=== Problem description ===
Carry on the news release about loofah plant seeds that absorb pollutants from wastewater, starting right after its final sentence.

*** Document text ***

EMBARGOED FOR RELEASE | Wed Jun 19 17:31:20 EDT 2013

Loofah plant seeds absorb organic pollutants and heavy metals from wastewater

WASHINGTON, June 19, 2013 — Seeds and oils from the plant that produces the loofah sponge could help purify wastewater and prevent the spread of waterborne diseases in the developing world, according to a scientist speaking today at the 17th Annual Green Chemistry & Engineering Conference in Bethesda, Md. The low-cost, biodegradable seeds and substances made from oils of these seeds are particularly effective at absorbing heavy metals and other potentially harmful organic compounds from polluted water, he said.

The conference, which regularly attracts scientific leaders from around the world, is sponsored by the American Chemical Society’s Green Chemistry Institute®.

Adewale Adewuyi, Ph.D., a lecturer at Redeemer’s University in Mowe, Nigeria, notes that rain water, rivers and streams are the most common direct sources of drinking water in many developing countries. Often, this water is polluted with substances from factories and agricultural runoff, which can harm both people and animals. In 2010, for instance, lead poisoning in Nigeria — which was later linked to industrial wastewater — claimed the lives of more than 500 children in less than seven months, he reported.

Absorbents, such as activated carbon, can help absorb these pollutants from water. However, they work slowly, are only effective in a limited pH range and are expensive. To help overcome this problem, Adewuyi turned to the seeds of the Luffa cylindrica plant. This plant, commonly known as sponge gourd, produces sponge-like fruit — loofahs — that are used as bathing brushes by millions of people worldwide. But Adewuyi says the seeds, which are plentiful, are considered environmental waste. As a result, they are underutilized.

*** End of Document text ***
*** Dataset records ***

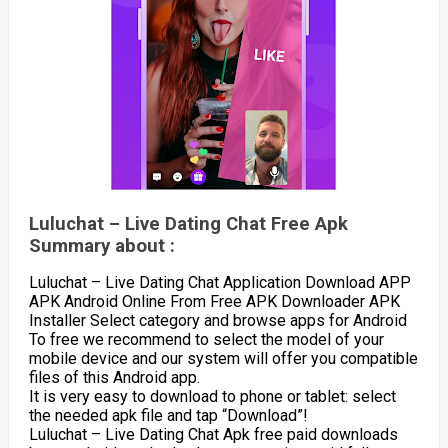
Luluchat – Live Dating Chat Free Apk
Summary about :
Luluchat – Live Dating Chat Application Download APP
APK Android Online From Free APK Downloader APK
Installer Select category and browse apps for Android
To free we recommend to select the model of your
mobile device and our system will offer you compatible
files of this Android app.
It is very easy to download to phone or tablet: select
the needed apk file and tap “Download”!
Luluchat – Live Dating Chat Apk free paid downloads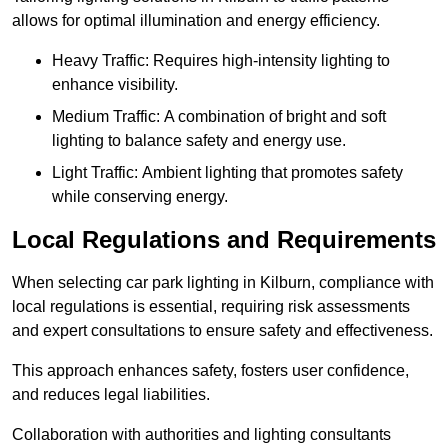
allows for optimal illumination and energy efficiency.
Heavy Traffic: Requires high-intensity lighting to
enhance visibility.
Medium Traffic: A combination of bright and soft
lighting to balance safety and energy use.
Light Traffic: Ambient lighting that promotes safety
while conserving energy.
Local Regulations and Requirements
When selecting car park lighting in Kilburn, compliance with
local regulations is essential, requiring risk assessments
and expert consultations to ensure safety and effectiveness.
This approach enhances safety, fosters user confidence,
and reduces legal liabilities.
Collaboration with authorities and lighting consultants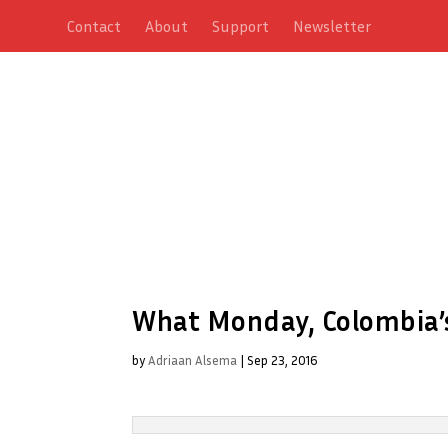
Contact
About
Support
Newsletter
What Monday, Colombia’s 
by
Adriaan Alsema
|
Sep 23, 2016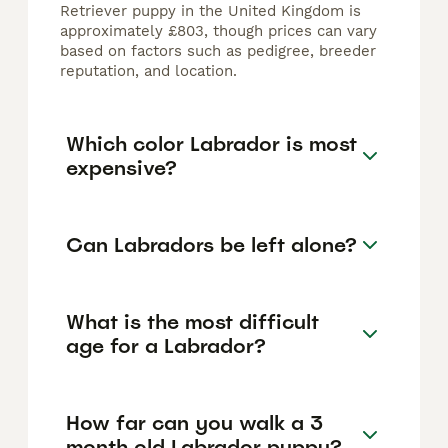
Retriever puppy in the United Kingdom is
approximately £803, though prices can vary
based on factors such as pedigree, breeder
reputation, and location.
Which color Labrador is most
expensive?
Can Labradors be left alone?
What is the most difficult
age for a Labrador?
How far can you walk a 3
month old Labrador puppy?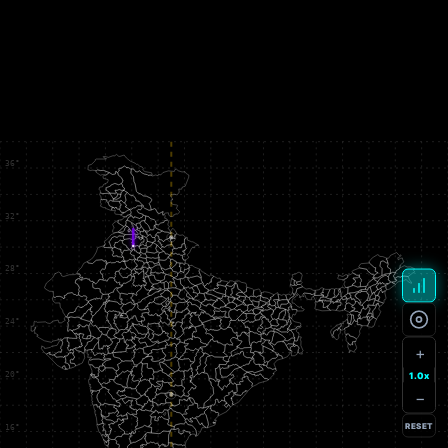
+
1.0x
−
RESET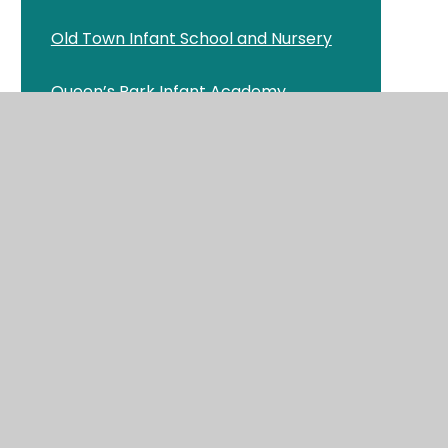
Old Town Infant School and Nursery
Queen’s Park Infant Academy
n
St Clement's & St John's CE Infant
School
St George's CE Primary School and
Pre-school
St Luke's CE Primary School
St Mark’s Swanage CE Primary School
Stoborough CE Primary School
er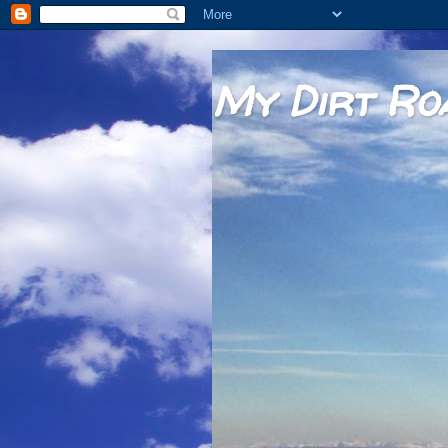
My Dirt Ro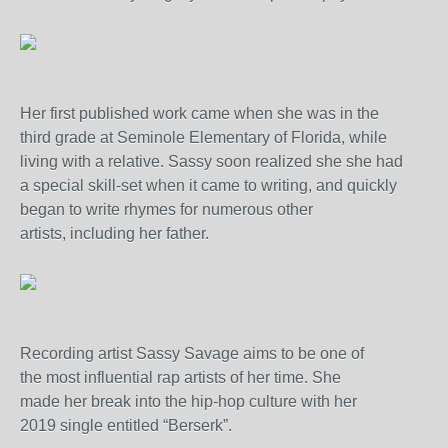
Her first published work came when she was in the
third grade at Seminole Elementary of Florida, while
living with a relative. Sassy soon realized she she had
a special skill-set when it came to writing, and quickly
began to write rhymes for numerous other
artists, including her father.
Recording artist Sassy Savage aims to be one of
the most influential rap artists of her time. She
made her break into the hip-hop culture with her
2019 single entitled “Berserk”.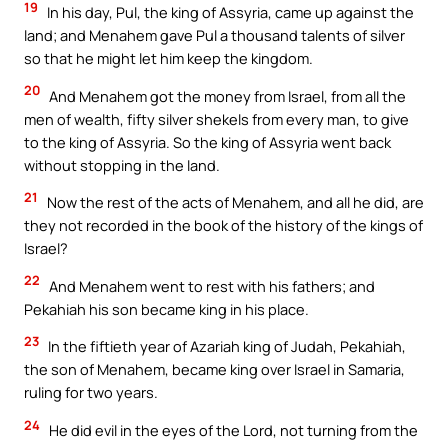
19
In his day, Pul, the king of Assyria, came up against the
land; and Menahem gave Pul a thousand talents of silver
so that he might let him keep the kingdom.
20
And Menahem got the money from Israel, from all the
men of wealth, fifty silver shekels from every man, to give
to the king of Assyria. So the king of Assyria went back
without stopping in the land.
21
Now the rest of the acts of Menahem, and all he did, are
they not recorded in the book of the history of the kings of
Israel?
22
And Menahem went to rest with his fathers; and
Pekahiah his son became king in his place.
23
In the fiftieth year of Azariah king of Judah, Pekahiah,
the son of Menahem, became king over Israel in Samaria,
ruling for two years.
24
He did evil in the eyes of the Lord, not turning from the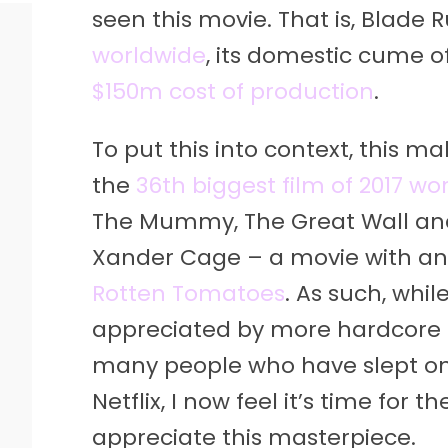
seen this movie. That is, Blade
worldwide
, its domestic cume of
$150m cost of production
.
To put this into context, this 
the
36th biggest film of 2017 wo
The Mummy, The Great Wall and
Xander Cage – a movie with an
Rotten Tomatoes
. As such, whi
appreciated by more hardcore fil
many people who have slept on i
Netflix, I now feel it’s time for
appreciate this masterpiece.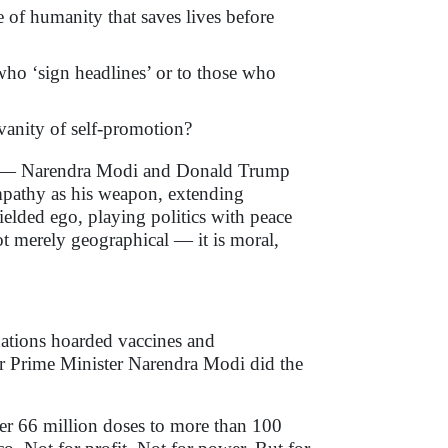
e of humanity that saves lives before
ho ‘sign headlines’ or to those who
vanity of self-promotion?
ers — Narendra Modi and Donald Trump
mpathy as his weapon, extending
ielded ego, playing politics with peace
ot merely geographical — it is moral,
ations hoarded vaccines and
er Prime Minister Narendra Modi did the
ver 66 million doses to more than 100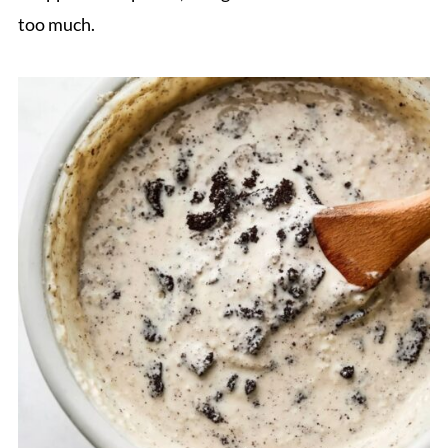
too much.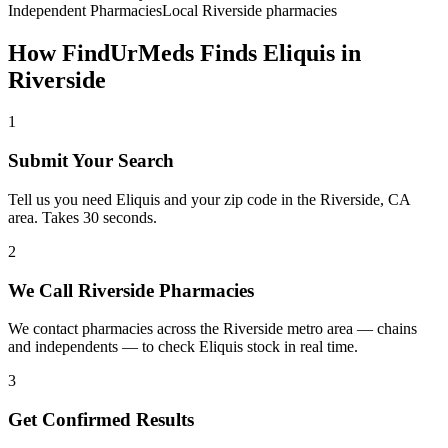
Independent Pharmacies
Local
Riverside
pharmacies
How FindUrMeds Finds
Eliquis
in
Riverside
1
Submit Your Search
Tell us you need Eliquis and your zip code in the Riverside, CA
area. Takes 30 seconds.
2
We Call Riverside Pharmacies
We contact pharmacies across the Riverside metro area — chains
and independents — to check Eliquis stock in real time.
3
Get Confirmed Results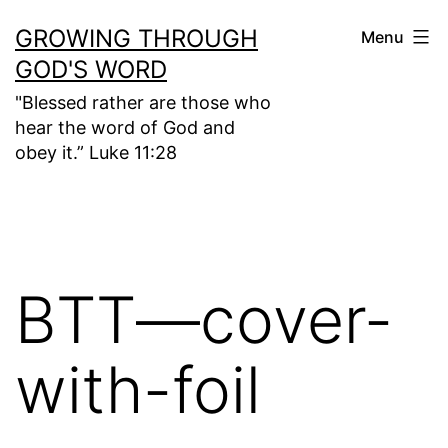
Skip
GROWING THROUGH
Menu
to
GOD'S WORD
content
"Blessed rather are those who
hear the word of God and
obey it.” Luke 11:28
BTT—cover-
with-foil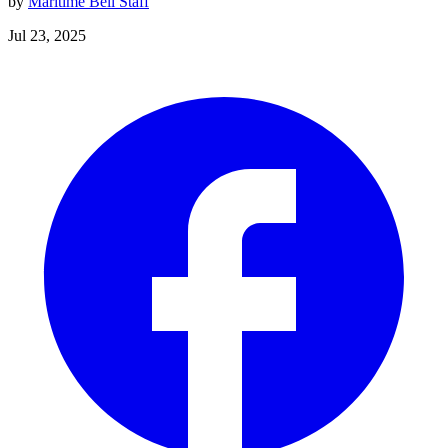
by
Maritime Bell Staff
Jul 23, 2025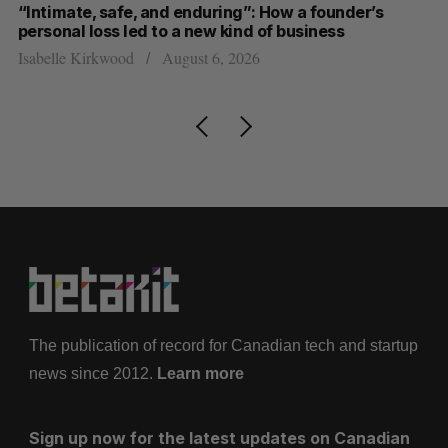
“Intimate, safe, and enduring”: How a founder’s
S
personal loss led to a new kind of business
d
Isabelle Kirkwood
August 6, 2026
Je
The publication of record for Canadian tech and startup
news since 2012.
Learn more
Sign up now for the latest updates on Canadian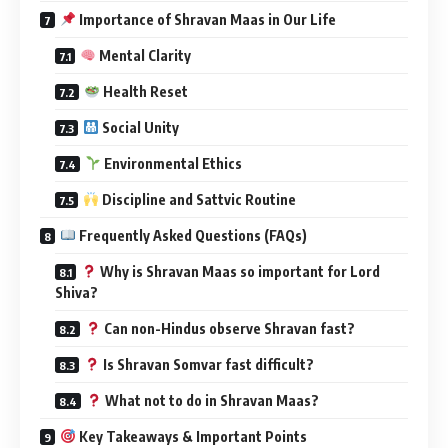
Importance of Shravan Maas in Our Life
Mental Clarity
Health Reset
Social Unity
Environmental Ethics
Discipline and Sattvic Routine
Frequently Asked Questions (FAQs)
Why is Shravan Maas so important for Lord
Shiva?
Can non-Hindus observe Shravan fast?
Is Shravan Somvar fast difficult?
What not to do in Shravan Maas?
Key Takeaways & Important Points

*** End of Dataset records ***

=== Output ===
In laboratory tests, he isolated oil from L. cylindrica seeds and used it to produce detergent-like substances called surfactants. These surfactants enhanced the seed’s absorption capacity in cleaning wastewater. He found the new product was cheaper and more effective than existing absorbents. Adewuyi is currently exploring whether other underutilized seeds and oils could have the same effect.

“It’s a win-win process,” he says. “It’s cost-effective, green, reproducible and, of course, applicable in developing countries because it is very easy to start up and maintain.”

###

The ACS Green Chemistry Institute® is an organization focused on catalyzing and enabling the implementation of green chemistry and engineering throughout the global chemical enterprise. ACS GCI operates industrial roundtables; conducts conferences, seminars and training; maintains an international network of 26 green chemistry chapters; and with its partner NSF International, led the effort to establish the first consensus standard for greener chemical products and process information in the United States.

The American Chemical Society is a nonprofit organization chartered by the U.S. Congress. With more than 163,000 members, ACS is the world's largest scientific society and a global leader in providing access to chemistry-related research through its multiple databases, peer-reviewed journals and scientific conferences. Its main offices are in Washington, D.C., and Columbus, Ohio.